This post describes a task-seeded synthetic Q&A generation workflow developed for Nemotron-family training, including Ultra and Super training runs. The workflow uses training splits from broad public task families as capability seeds, generates new task-aligned examples, enriches them with reasoning and relevant knowledge, and filters them into curated synthetic datasets. Held-out evaluation and test data are excluded from generation. Downstream training recipes can then decide how to mix those datasets with the broader corpus.
Figure 1. The task-seeded SDG pipeline ends at curated generated data. Training mixture design and reported evaluations happen downstream.

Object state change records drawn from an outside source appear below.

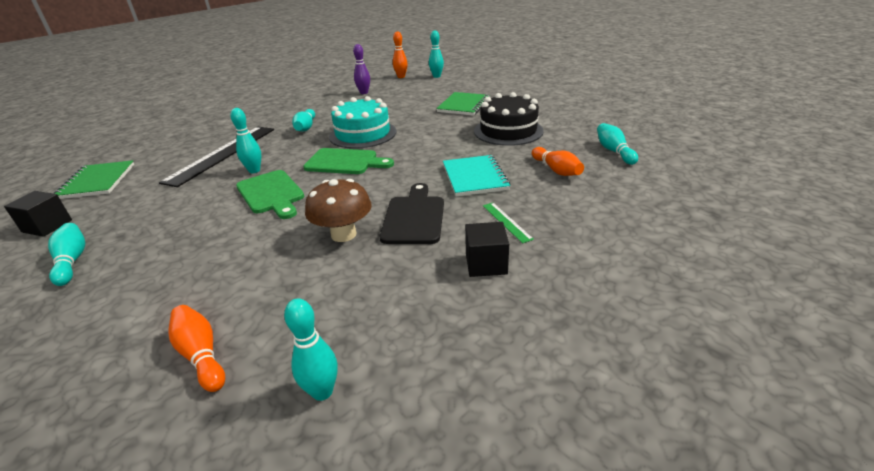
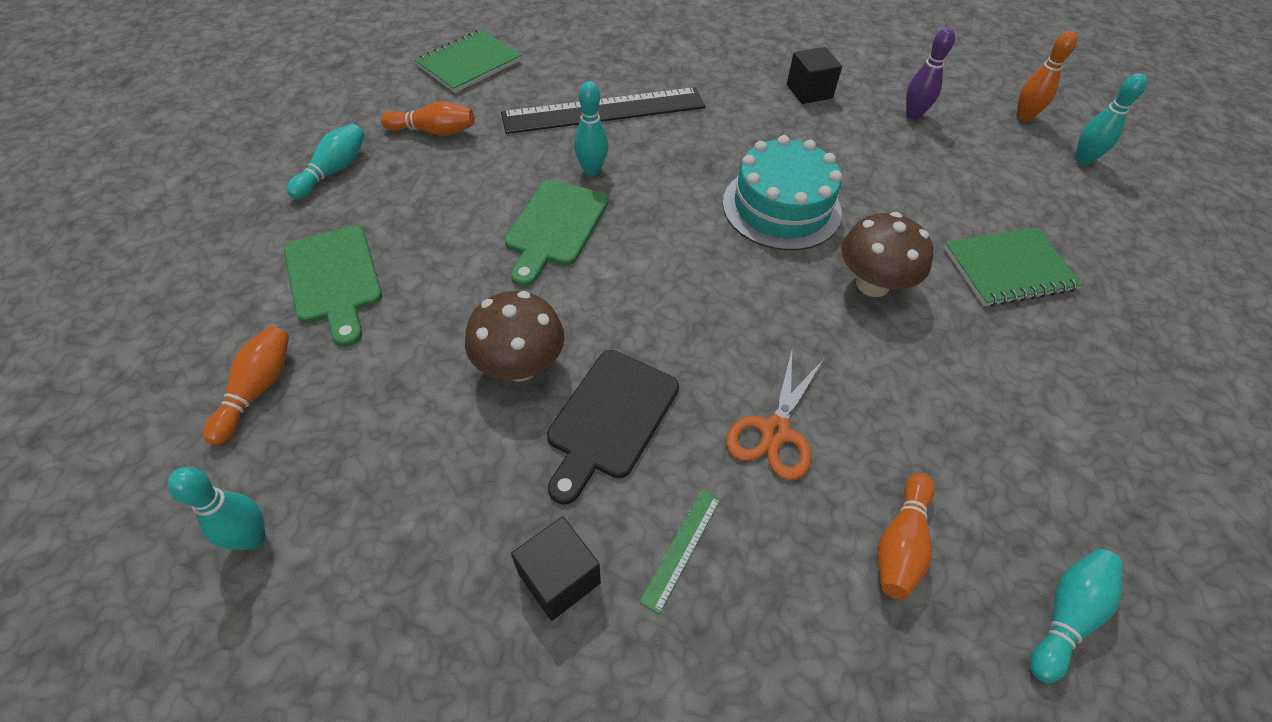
camera: 50 degrees right, 20 degrees up
(47, 226) = (373, 102): black cube -> black cube (809, 91)
(123, 210) = (434, 131): none -> orange bowling pin
(306, 127) = (741, 134): turquoise bowling pin -> none
(345, 162) = (687, 244): green cutting board -> green cutting board (334, 279)
(414, 217) = (610, 419): black cutting board -> black cutting board turned 150 degrees clockwise
(432, 131) = (872, 284): none -> brown mushroom
(475, 177) = (775, 431): turquoise notebook -> orange scissors
(508, 131) = (977, 391): black cake -> none

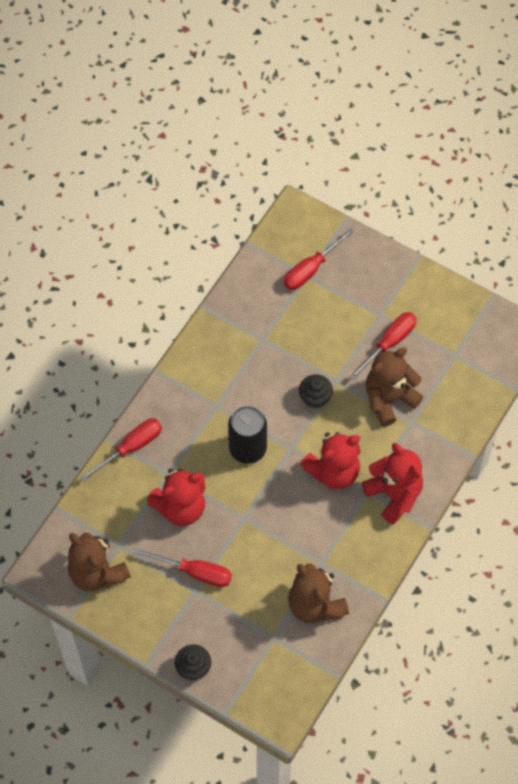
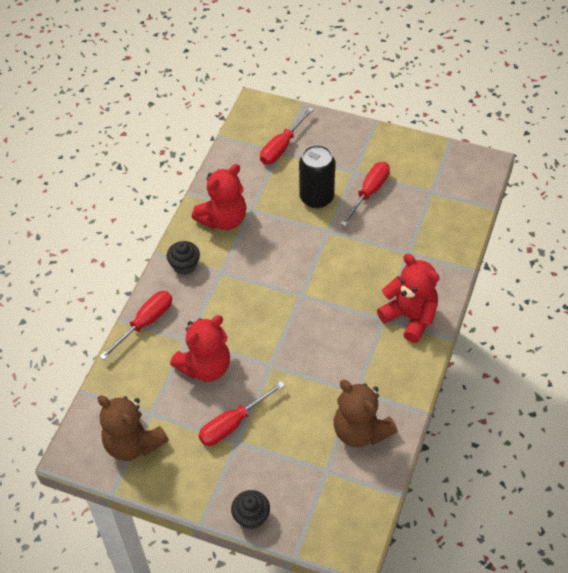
camera: 10 degrees left, 10 degrees down
(195, 572) = (233, 424): red screwdriver -> red screwdriver turned 135 degrees clockwise
(247, 448) = (259, 303): black can -> black can (316, 198)
(315, 397) = (312, 248): black cupcake -> black cupcake (184, 265)
(333, 471) = (346, 308): red teddy bear -> red teddy bear (223, 219)
(389, 399) = (382, 238): brown teddy bear -> none

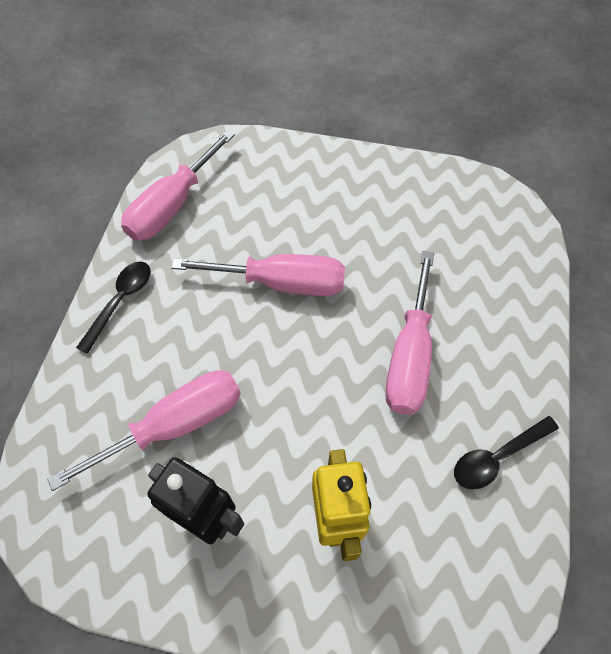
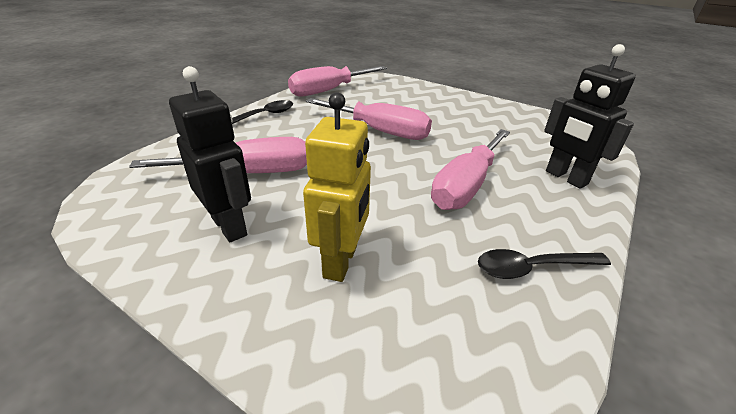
camera: 20 degrees right, 25 degrees down
(501, 303) = (565, 178): none -> black robot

The generation workflow is a compact loop: collect training-split seeds, normalize heterogeneous task records, generate new examples, enrich answers, and filter the resulting data. In the internal pipeline, we used roughly 70 public task datasets from lm-eval-harness, covering about 700 subtasks. For each task, we used only suitable training splits as SDG seeds; held-out test data was not used for generation, and tasks without suitable training data were excluded from seed collection.
For Nemotron Ultra and Super pretraining, we used a license-compatible subset of the generated data suitable for commercial model training.
One practical formatting choice is to store semantic answer text rather than only option labels when possible. For example, writing the answer as dirt trapped under the fingernails gives the model a clearer training signal than only writing B.